What to do>
Every entry below is to be copied exactly as written.

Data for this exercise>

┌──

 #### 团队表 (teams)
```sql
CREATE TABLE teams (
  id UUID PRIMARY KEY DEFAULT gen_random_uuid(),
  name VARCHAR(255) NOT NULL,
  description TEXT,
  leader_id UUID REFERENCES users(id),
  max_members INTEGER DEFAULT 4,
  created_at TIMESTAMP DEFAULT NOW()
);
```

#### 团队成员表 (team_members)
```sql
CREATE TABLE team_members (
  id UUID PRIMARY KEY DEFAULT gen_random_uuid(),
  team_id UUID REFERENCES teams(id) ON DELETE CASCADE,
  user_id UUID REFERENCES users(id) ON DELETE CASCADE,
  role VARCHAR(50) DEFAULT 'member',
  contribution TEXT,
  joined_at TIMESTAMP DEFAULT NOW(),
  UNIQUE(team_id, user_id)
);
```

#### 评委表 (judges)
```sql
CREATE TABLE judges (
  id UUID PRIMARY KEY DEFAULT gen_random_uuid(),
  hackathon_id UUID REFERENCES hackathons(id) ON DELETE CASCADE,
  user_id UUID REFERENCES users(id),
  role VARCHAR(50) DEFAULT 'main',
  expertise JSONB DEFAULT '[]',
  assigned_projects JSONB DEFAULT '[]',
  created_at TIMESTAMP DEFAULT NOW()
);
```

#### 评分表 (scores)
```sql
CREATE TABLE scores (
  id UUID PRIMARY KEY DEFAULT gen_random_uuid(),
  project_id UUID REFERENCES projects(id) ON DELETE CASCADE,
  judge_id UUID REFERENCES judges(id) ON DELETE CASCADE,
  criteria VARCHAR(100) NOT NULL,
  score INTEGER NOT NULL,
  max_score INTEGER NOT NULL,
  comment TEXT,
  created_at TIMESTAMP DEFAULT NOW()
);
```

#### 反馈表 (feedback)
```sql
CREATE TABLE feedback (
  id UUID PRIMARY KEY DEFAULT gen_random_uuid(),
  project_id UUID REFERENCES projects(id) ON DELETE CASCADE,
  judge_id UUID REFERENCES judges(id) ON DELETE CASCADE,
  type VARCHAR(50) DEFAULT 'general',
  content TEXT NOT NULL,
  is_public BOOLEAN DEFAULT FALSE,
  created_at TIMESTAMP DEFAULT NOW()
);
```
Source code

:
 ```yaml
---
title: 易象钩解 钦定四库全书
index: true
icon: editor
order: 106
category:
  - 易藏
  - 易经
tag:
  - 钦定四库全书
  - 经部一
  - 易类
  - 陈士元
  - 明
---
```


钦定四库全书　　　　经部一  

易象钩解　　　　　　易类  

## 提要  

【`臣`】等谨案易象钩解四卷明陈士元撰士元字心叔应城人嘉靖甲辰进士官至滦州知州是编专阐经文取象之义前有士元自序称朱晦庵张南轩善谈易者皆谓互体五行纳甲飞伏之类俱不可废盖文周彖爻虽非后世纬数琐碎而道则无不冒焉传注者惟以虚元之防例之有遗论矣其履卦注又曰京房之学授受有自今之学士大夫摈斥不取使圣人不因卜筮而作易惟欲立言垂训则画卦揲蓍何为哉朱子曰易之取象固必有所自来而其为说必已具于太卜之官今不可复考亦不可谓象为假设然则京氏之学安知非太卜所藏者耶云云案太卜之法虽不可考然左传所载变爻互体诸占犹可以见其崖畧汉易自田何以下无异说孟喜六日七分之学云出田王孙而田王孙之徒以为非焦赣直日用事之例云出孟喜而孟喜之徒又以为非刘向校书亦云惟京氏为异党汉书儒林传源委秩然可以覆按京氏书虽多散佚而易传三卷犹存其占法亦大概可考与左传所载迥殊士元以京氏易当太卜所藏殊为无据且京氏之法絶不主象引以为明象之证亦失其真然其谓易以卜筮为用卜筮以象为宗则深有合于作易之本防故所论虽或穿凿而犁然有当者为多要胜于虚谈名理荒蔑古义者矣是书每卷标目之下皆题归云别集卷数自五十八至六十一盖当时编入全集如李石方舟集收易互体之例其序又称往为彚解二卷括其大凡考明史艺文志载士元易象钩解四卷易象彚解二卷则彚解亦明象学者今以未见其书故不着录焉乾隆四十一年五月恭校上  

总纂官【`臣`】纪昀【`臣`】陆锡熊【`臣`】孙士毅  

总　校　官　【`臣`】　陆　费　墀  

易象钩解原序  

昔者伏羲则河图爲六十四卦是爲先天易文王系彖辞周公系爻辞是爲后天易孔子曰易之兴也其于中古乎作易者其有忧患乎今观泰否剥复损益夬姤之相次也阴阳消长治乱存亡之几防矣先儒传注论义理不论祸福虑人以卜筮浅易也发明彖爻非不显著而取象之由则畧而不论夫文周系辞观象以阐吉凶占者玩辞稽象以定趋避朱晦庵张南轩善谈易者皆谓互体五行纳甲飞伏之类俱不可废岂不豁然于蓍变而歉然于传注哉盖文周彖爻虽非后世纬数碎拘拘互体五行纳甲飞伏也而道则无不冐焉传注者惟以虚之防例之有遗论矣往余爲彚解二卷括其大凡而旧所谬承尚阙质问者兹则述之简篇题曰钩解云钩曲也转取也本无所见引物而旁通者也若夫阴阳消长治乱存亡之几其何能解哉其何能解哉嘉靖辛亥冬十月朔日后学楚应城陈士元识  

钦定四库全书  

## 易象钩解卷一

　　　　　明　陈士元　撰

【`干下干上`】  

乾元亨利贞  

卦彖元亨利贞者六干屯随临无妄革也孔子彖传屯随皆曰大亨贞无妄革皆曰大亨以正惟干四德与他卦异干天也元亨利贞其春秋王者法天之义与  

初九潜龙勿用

└──

Answer to this problem>
 #### 团队表 (teams)
```sql
CREATE TABLE teams (
  id UUID PRIMARY KEY DEFAULT gen_random_uuid(),
  name VARCHAR(255) NOT NULL,
  description TEXT,
  leader_id UUID REFERENCES users(id),
  max_members INTEGER DEFAULT 4,
  created_at TIMESTAMP DEFAULT NOW()
);
```

#### 团队成员表 (team_members)
```sql
CREATE TABLE team_members (
  id UUID PRIMARY KEY DEFAULT gen_random_uuid(),
  team_id UUID REFERENCES teams(id) ON DELETE CASCADE,
  user_id UUID REFERENCES users(id) ON DELETE CASCADE,
  role VARCHAR(50) DEFAULT 'member',
  contribution TEXT,
  joined_at TIMESTAMP DEFAULT NOW(),
  UNIQUE(team_id, user_id)
);
```

#### 评委表 (judges)
```sql
CREATE TABLE judges (
  id UUID PRIMARY KEY DEFAULT gen_random_uuid(),
  hackathon_id UUID REFERENCES hackathons(id) ON DELETE CASCADE,
  user_id UUID REFERENCES users(id),
  role VARCHAR(50) DEFAULT 'main',
  expertise JSONB DEFAULT '[]',
  assigned_projects JSONB DEFAULT '[]',
  created_at TIMESTAMP DEFAULT NOW()
);
```

#### 评分表 (scores)
```sql
CREATE TABLE scores (
  id UUID PRIMARY KEY DEFAULT gen_random_uuid(),
  project_id UUID REFERENCES projects(id) ON DELETE CASCADE,
  judge_id UUID REFERENCES judges(id) ON DELETE CASCADE,
  criteria VARCHAR(100) NOT NULL,
  score INTEGER NOT NULL,
  max_score INTEGER NOT NULL,
  comment TEXT,
  created_at TIMESTAMP DEFAULT NOW()
);
```

#### 反馈表 (feedback)
```sql
CREATE TABLE feedback (
  id UUID PRIMARY KEY DEFAULT gen_random_uuid(),
  project_id UUID REFERENCES projects(id) ON DELETE CASCADE,
  judge_id UUID REFERENCES judges(id) ON DELETE CASCADE,
  type VARCHAR(50) DEFAULT 'general',
  content TEXT NOT NULL,
  is_public BOOLEAN DEFAULT FALSE,
  created_at TIMESTAMP DEFAULT NOW()
);
```
Source code

:
 ```yaml
---
title: 易象钩解 钦定四库全书
index: true
icon: editor
order: 106
category:
  - 易藏
  - 易经
tag:
  - 钦定四库全书
  - 经部一
  - 易类
  - 陈士元
  - 明
---
```


钦定四库全书　　　　经部一  

易象钩解　　　　　　易类  

## 提要  

【`臣`】等谨案易象钩解四卷明陈士元撰士元字心叔应城人嘉靖甲辰进士官至滦州知州是编专阐经文取象之义前有士元自序称朱晦庵张南轩善谈易者皆谓互体五行纳甲飞伏之类俱不可废盖文周彖爻虽非后世纬数琐碎而道则无不冒焉传注者惟以虚元之防例之有遗论矣其履卦注又曰京房之学授受有自今之学士大夫摈斥不取使圣人不因卜筮而作易惟欲立言垂训则画卦揲蓍何为哉朱子曰易之取象固必有所自来而其为说必已具于太卜之官今不可复考亦不可谓象为假设然则京氏之学安知非太卜所藏者耶云云案太卜之法虽不可考然左传所载变爻互体诸占犹可以见其崖畧汉易自田何以下无异说孟喜六日七分之学云出田王孙而田王孙之徒以为非焦赣直日用事之例云出孟喜而孟喜之徒又以为非刘向校书亦云惟京氏为异党汉书儒林传源委秩然可以覆按京氏书虽多散佚而易传三卷犹存其占法亦大概可考与左传所载迥殊士元以京氏易当太卜所藏殊为无据且京氏之法絶不主象引以为明象之证亦失其真然其谓易以卜筮为用卜筮以象为宗则深有合于作易之本防故所论虽或穿凿而犁然有当者为多要胜于虚谈名理荒蔑古义者矣是书每卷标目之下皆题归云别集卷数自五十八至六十一盖当时编入全集如李石方舟集收易互体之例其序又称往为彚解二卷括其大凡考明史艺文志载士元易象钩解四卷易象彚解二卷则彚解亦明象学者今以未见其书故不着录焉乾隆四十一年五月恭校上  

总纂官【`臣`】纪昀【`臣`】陆锡熊【`臣`】孙士毅  

总　校　官　【`臣`】　陆　费　墀  

易象钩解原序  

昔者伏羲则河图爲六十四卦是爲先天易文王系彖辞周公系爻辞是爲后天易孔子曰易之兴也其于中古乎作易者其有忧患乎今观泰否剥复损益夬姤之相次也阴阳消长治乱存亡之几防矣先儒传注论义理不论祸福虑人以卜筮浅易也发明彖爻非不显著而取象之由则畧而不论夫文周系辞观象以阐吉凶占者玩辞稽象以定趋避朱晦庵张南轩善谈易者皆谓互体五行纳甲飞伏之类俱不可废岂不豁然于蓍变而歉然于传注哉盖文周彖爻虽非后世纬数碎拘拘互体五行纳甲飞伏也而道则无不冐焉传注者惟以虚之防例之有遗论矣往余爲彚解二卷括其大凡而旧所谬承尚阙质问者兹则述之简篇题曰钩解云钩曲也转取也本无所见引物而旁通者也若夫阴阳消长治乱存亡之几其何能解哉其何能解哉嘉靖辛亥冬十月朔日后学楚应城陈士元识  

钦定四库全书  

## 易象钩解卷一

　　　　　明　陈士元　撰

【`干下干上`】  

乾元亨利贞  

卦彖元亨利贞者六干屯随临无妄革也孔子彖传屯随皆曰大亨贞无妄革皆曰大亨以正惟干四德与他卦异干天也元亨利贞其春秋王者法天之义与  

初九潜龙勿用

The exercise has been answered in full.